No por nada el nieto, que colaboró con la producción y la concreción de la serie, aseguró: “La historia de mi familia es indivisible de El Eternauta”. La resistencia también se da desde la estructura artística y las referencias a la argentinidad: el fútbol, el truco, el lunfardo, la traducción de Malvinas por Malvinas y no por Falklands, y sobre todo la música, que brinda otro giro emotivo de pertenencia y pasa por todas las épocas: Manal, Mercedes Sosa, Soda Stereo, Intoxicados, El Mató a un Policía Motorizado. La historia gira alrededor de la frase “Nadie se salva solo” y se potencia con los personajes de Carla Peterson y Andrea Pietra que tienen un rol mucho más activo, humano y de comprensión de los demás, tratando de incorporar siempre la inclusión y preocupación por los otros, como cuando la ex esposa de Salvo deja entrar al local a la chica embarazada o cuando decide llevarse al estudiante que encuentran encerrado. 
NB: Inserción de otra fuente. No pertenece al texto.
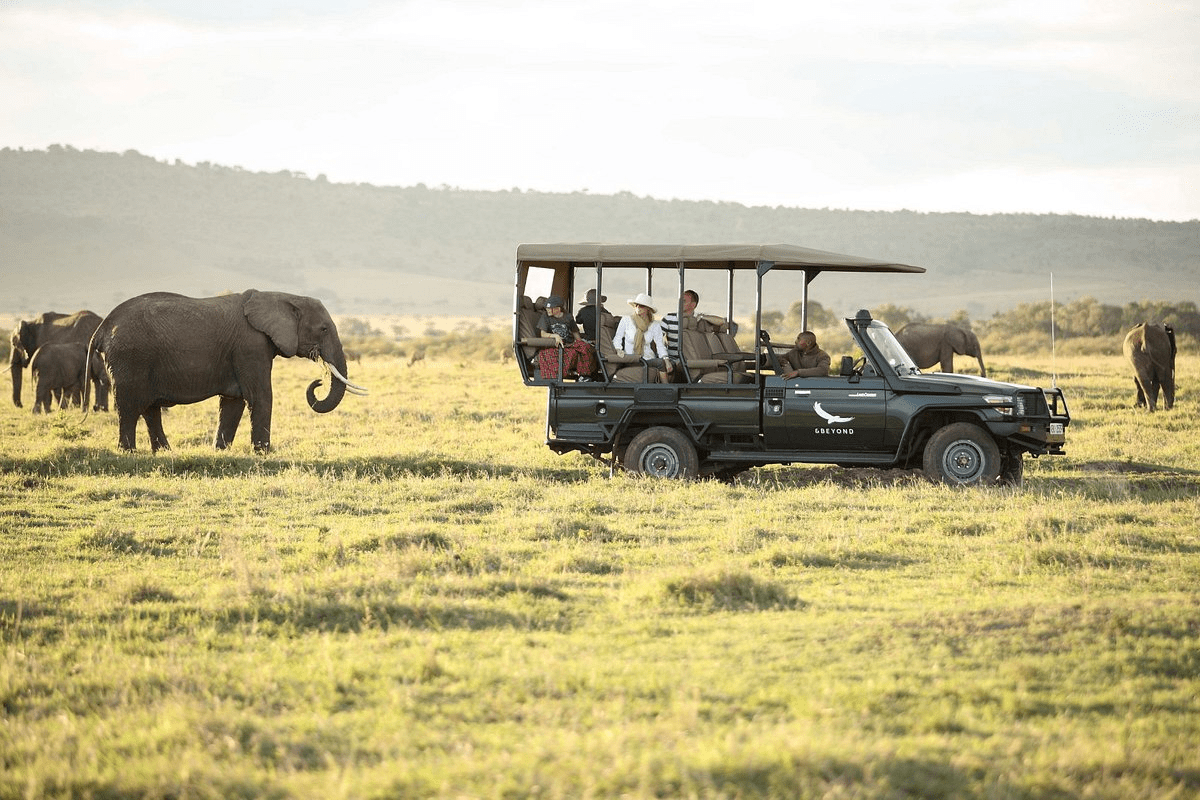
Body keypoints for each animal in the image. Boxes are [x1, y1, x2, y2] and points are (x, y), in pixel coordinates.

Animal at [87, 287, 364, 453]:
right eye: (324, 329)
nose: (318, 381)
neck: (281, 296)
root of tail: (101, 328)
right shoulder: (250, 346)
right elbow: (261, 396)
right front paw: (263, 453)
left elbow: (232, 402)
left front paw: (220, 451)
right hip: (130, 358)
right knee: (129, 407)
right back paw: (129, 452)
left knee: (149, 409)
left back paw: (164, 452)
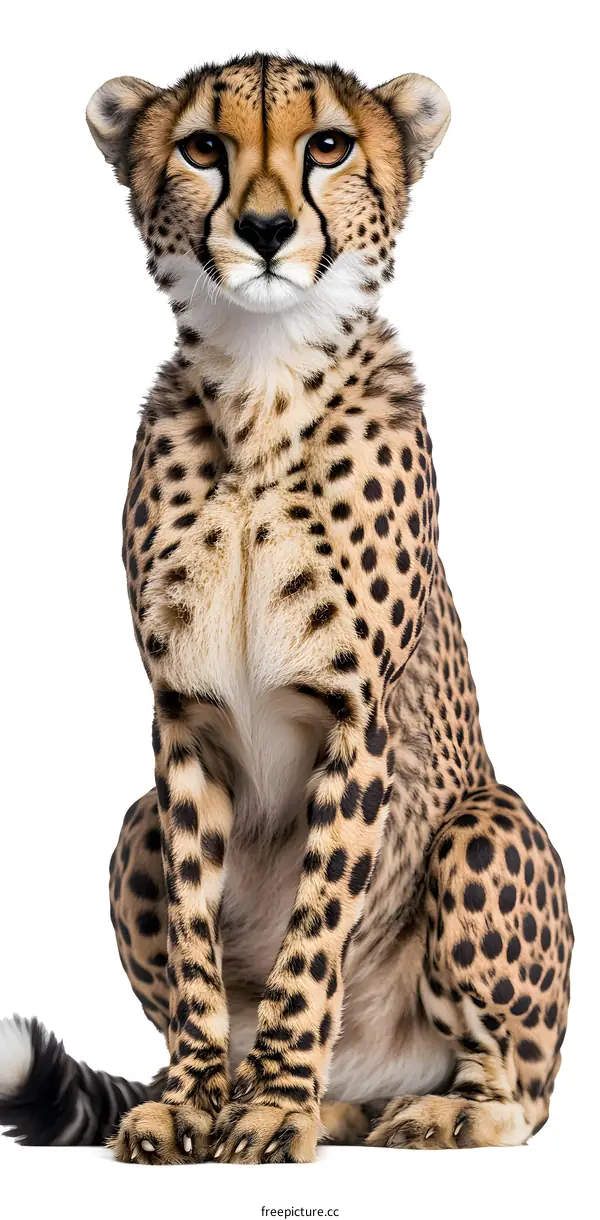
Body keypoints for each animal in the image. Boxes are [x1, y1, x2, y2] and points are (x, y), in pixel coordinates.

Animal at [0, 53, 572, 1164]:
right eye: (202, 148)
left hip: (486, 820)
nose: (265, 229)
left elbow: (314, 940)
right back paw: (309, 1102)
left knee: (526, 1090)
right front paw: (192, 1102)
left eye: (330, 145)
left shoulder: (355, 723)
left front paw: (270, 1109)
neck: (261, 388)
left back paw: (436, 1109)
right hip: (131, 824)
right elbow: (194, 934)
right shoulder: (180, 729)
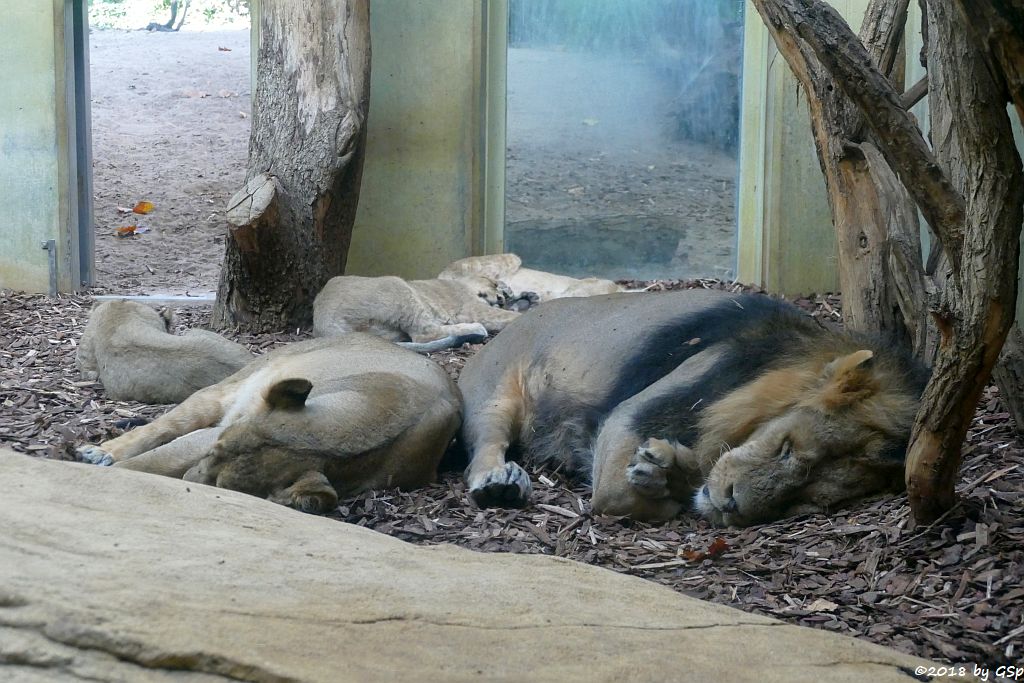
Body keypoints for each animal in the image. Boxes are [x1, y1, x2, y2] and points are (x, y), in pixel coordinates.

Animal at [77, 331, 462, 511]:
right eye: (213, 454)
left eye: (224, 488)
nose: (190, 480)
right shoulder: (214, 434)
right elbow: (153, 459)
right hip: (231, 387)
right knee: (164, 426)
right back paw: (100, 452)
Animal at [460, 290, 933, 528]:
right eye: (785, 448)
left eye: (808, 497)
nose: (733, 507)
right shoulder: (630, 416)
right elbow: (618, 497)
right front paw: (668, 483)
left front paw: (673, 470)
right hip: (494, 392)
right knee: (486, 444)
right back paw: (499, 483)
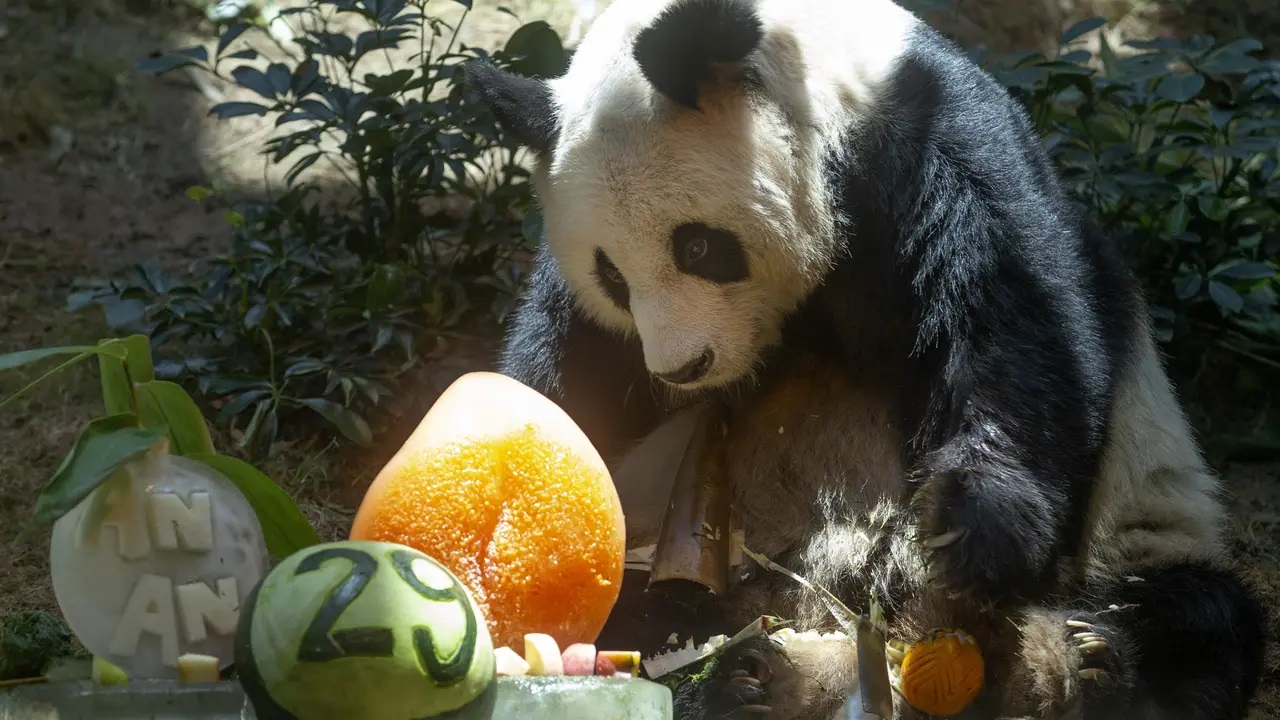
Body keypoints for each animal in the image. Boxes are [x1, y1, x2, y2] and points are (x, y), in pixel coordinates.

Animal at [463, 0, 1269, 712]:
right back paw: (749, 681)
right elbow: (562, 373)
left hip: (1141, 530)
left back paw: (1085, 659)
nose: (680, 368)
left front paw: (969, 528)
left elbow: (1014, 326)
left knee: (1199, 618)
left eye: (697, 247)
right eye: (612, 276)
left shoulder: (939, 149)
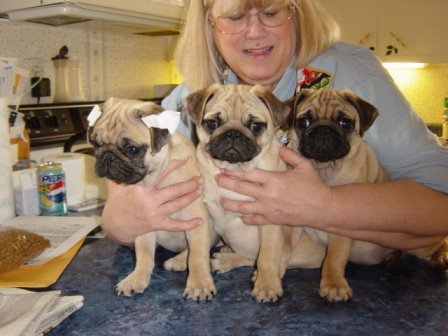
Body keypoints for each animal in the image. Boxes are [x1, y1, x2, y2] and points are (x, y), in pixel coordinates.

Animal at [88, 96, 217, 300]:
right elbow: (144, 257)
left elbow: (197, 256)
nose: (107, 157)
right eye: (95, 144)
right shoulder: (146, 226)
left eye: (133, 150)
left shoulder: (197, 222)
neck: (156, 176)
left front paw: (199, 283)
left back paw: (180, 260)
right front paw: (137, 278)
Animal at [288, 88, 446, 302]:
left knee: (440, 243)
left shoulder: (339, 230)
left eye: (345, 123)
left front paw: (333, 284)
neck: (323, 168)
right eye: (303, 121)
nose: (323, 129)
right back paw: (394, 257)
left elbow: (333, 259)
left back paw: (440, 258)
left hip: (418, 243)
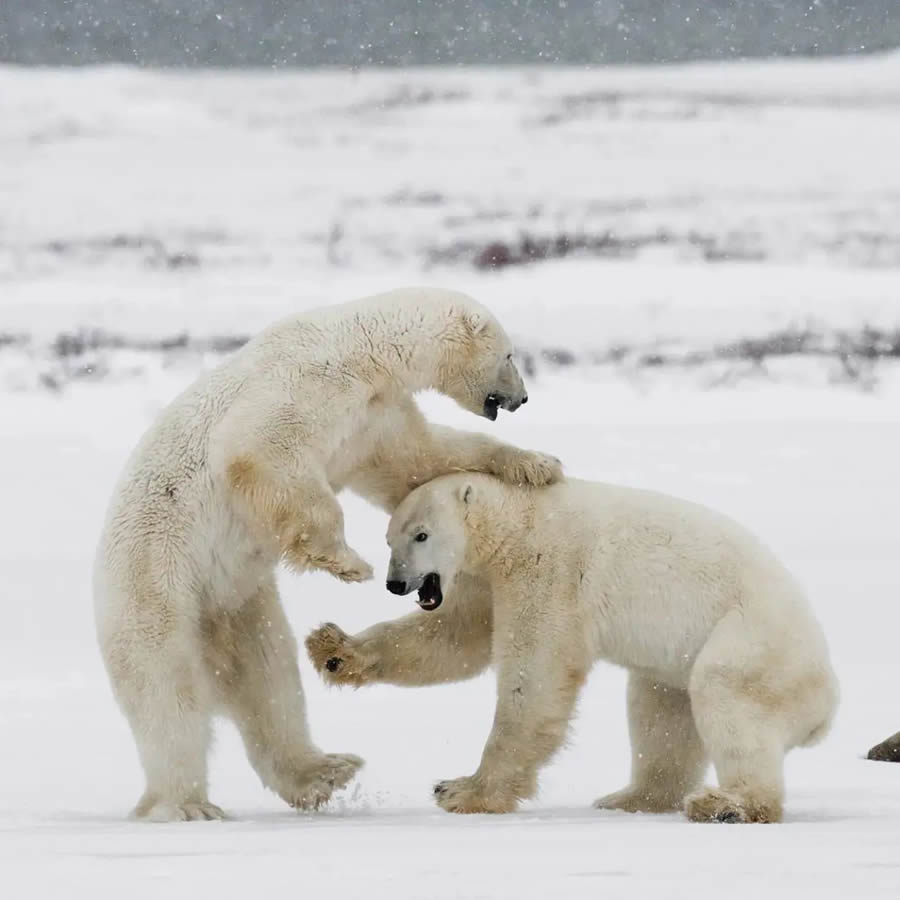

El Eternauta probablemente se transforme en la producción audiovisual argentina más reconocida a nivel mundial y significativa para el país por todo lo que representa: esplendor visual, un guión sólido, buenas actuaciones, referencias políticas valientes y un llamado a no claudicar ante la perversidad, aunque no esté de moda por estos días.